On Sacred Tradition and Apostolic Succession: Verse 3's description of salvation "confirmed to us by those who heard" is one of Scripture's own articulations of the principle of Apostolic Tradition. The Catechism teaches that "Sacred Tradition and Sacred Scripture, then, are bound closely together and communicate one to the other" (CCC 80). The chain—Lord → eyewitnesses → the community addressed → us—is precisely the structure of Apostolic Succession as articulated by Dei Verbum §7-8. Hebrews here is not merely historical; it is ecclesiological.
On the Charismatic Gifts: Verse 4 confirms that signs, wonders, and gifts of the Spirit belong to the authentication of the gospel, a point taken up by the First Vatican Council (Dei Filius, 1870) which listed miracles among the external proofs of divine revelation. The Church does not relegate these gifts to the apostolic age alone; Lumen Gentium §12 affirms that the Holy Spirit distributes special gifts "among the faithful of every rank."

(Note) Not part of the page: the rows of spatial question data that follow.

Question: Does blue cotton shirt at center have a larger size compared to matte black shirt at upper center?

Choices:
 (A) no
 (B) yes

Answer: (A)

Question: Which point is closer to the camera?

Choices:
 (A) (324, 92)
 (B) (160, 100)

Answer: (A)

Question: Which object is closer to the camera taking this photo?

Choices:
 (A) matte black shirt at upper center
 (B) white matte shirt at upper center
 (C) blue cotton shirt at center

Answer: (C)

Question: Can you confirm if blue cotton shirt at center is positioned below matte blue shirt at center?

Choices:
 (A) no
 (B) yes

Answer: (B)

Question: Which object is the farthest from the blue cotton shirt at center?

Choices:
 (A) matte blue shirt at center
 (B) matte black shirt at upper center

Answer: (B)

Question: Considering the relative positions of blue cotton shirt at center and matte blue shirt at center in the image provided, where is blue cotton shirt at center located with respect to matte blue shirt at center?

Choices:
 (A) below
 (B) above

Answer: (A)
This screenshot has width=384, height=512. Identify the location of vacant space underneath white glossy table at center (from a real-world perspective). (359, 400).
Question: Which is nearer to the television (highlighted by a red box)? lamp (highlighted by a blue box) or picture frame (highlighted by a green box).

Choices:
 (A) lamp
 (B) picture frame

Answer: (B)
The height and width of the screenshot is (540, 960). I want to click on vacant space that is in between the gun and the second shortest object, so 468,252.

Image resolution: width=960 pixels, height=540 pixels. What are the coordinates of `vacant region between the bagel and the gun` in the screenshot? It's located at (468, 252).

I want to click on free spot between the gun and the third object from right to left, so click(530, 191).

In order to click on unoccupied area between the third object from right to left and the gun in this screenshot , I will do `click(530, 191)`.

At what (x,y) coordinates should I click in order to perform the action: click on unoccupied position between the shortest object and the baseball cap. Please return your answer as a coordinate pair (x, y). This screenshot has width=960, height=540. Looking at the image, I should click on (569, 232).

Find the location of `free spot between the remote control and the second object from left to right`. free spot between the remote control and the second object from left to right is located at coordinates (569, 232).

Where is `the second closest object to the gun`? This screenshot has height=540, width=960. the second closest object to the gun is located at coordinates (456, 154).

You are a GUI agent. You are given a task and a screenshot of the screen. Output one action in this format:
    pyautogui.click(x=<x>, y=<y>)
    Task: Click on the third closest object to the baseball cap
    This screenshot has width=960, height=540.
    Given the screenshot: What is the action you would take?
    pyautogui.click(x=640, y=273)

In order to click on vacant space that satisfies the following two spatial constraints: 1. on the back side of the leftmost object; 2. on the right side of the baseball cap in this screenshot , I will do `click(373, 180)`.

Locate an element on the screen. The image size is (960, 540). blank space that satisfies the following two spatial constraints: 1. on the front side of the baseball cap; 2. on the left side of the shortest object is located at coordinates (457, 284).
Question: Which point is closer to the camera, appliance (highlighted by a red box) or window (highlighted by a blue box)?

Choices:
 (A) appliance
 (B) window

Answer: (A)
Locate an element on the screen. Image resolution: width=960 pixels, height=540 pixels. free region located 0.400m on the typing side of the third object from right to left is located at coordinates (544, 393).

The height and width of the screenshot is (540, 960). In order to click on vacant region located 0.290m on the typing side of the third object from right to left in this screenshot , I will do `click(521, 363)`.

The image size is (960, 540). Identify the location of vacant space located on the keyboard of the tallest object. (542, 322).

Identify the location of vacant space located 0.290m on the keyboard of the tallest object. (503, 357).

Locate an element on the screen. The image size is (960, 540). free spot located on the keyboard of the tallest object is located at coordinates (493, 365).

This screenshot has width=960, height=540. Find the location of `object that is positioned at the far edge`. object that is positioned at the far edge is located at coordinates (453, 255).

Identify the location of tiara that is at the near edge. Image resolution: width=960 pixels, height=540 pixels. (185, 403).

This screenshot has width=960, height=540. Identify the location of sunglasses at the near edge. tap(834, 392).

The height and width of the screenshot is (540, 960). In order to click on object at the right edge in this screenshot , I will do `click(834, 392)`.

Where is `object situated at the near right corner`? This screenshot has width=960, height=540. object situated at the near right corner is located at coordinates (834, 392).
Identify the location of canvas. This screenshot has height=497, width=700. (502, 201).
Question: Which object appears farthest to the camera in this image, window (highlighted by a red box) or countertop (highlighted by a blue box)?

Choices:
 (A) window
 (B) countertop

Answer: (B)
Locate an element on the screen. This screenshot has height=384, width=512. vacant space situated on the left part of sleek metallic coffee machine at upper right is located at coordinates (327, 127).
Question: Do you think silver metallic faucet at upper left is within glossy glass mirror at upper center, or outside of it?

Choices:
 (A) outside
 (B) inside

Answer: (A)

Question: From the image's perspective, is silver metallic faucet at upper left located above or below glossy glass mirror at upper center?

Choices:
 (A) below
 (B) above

On the "Neglect" of Salvation — Sins of Omission: St. John Chrysostom, in his homilies on Hebrews, stressed that the author's use of "neglect" rather than "reject" is deliberate: "He did not say 'those who transgress' but 'those who neglect'—showing that carelessness alone suffices for condemnation." This resonates deeply with the Catholic moral tradition's treatment of sins of omission and the examination of conscience taught by the saints, particularly St. Ignatius of Loyola in the Spiritual Exercises.
On Perseverance and Grace: The passage implies that perseverance is not automatic but requires vigilant cooperation with grace—a classically Catholic position against both presumption and despair, articulated in the Council of Trent's Decree on Justification (Session VI, Ch. 13).
The sin named here—neglect—is perhaps the most characteristic spiritual danger of contemporary Catholic life. Few Catholics in the West formally apostatize; many simply drift. Sunday Mass attendance becomes intermittent; prayer becomes occasional; the Scriptures go unread. The author of Hebrews, writing to a community tempted to revert to a more familiar, less demanding religious identity, speaks with uncanny precision to the Catholic who was formed in the faith but has let it become background noise amid career, family, and digital distraction.
The practical application is not guilt but attention—the same word the author uses: προσέχειν, to steer deliberately. Concretely: Is the Word of God "heard" regularly—through Sunday homilies received attentively, through lectio divina, through a daily scripture passage? Is the "so great salvation" celebrated weekly in the Eucharist treated as the axis of the week, or as one item among many? This passage is an invitation to audit our spiritual attentiveness—not as anxious striving, but as the response of love to a gift of incomprehensible magnitude. The gifts of the Spirit (v. 4) remind us that this attentiveness is not achieved by willpower alone but sustained by the same Spirit who accompanied the apostolic proclamation.
Verse 4 — "God also testifying…by signs and wonders, by various works of power, and by gifts of the Holy Spirit"
God himself ratified the apostolic testimony through a fourfold witness: signs (σημεῖοις), wonders (τέρασιν), works of power (ποικίλαις δυνάμεσιν), and distributions of the Holy Spirit (πνεύματος ἁγίου μερισμοῖς). This language echoes the Acts of the Apostles, where the early church's proclamation is consistently accompanied by miracles and charismatic gifts (Acts 2:22, 43; 5:12). The phrase "according to his own will" (κατὰ τὴν αὐτοῦ θέλησιν) is theologically critical: the charisms are not at human disposal but are distributed sovereignly by God. The verse is also implicitly Trinitarian—God the Father testifies; the Lord (Son) speaks; the Holy Spirit is distributed—anticipating the full Trinitarian theology of Hebrews 9:14.
Typological and Spiritual Senses
Typologically, the contrast between the angelic mediation of the Law and the direct speech of the Son recapitulates the entire Exodus-to-Christ typology: the Sinai covenant is real and holy, but it is a shadow pointing to the New Covenant inaugurated by Christ's blood (Heb 9:15). The "drifting" of verse 1 echoes Israel's wilderness wandering, a theme Hebrews will develop explicitly in chapters 3–4 with the Kadesh-Barnea apostasy as the anti-type of Christian perseverance.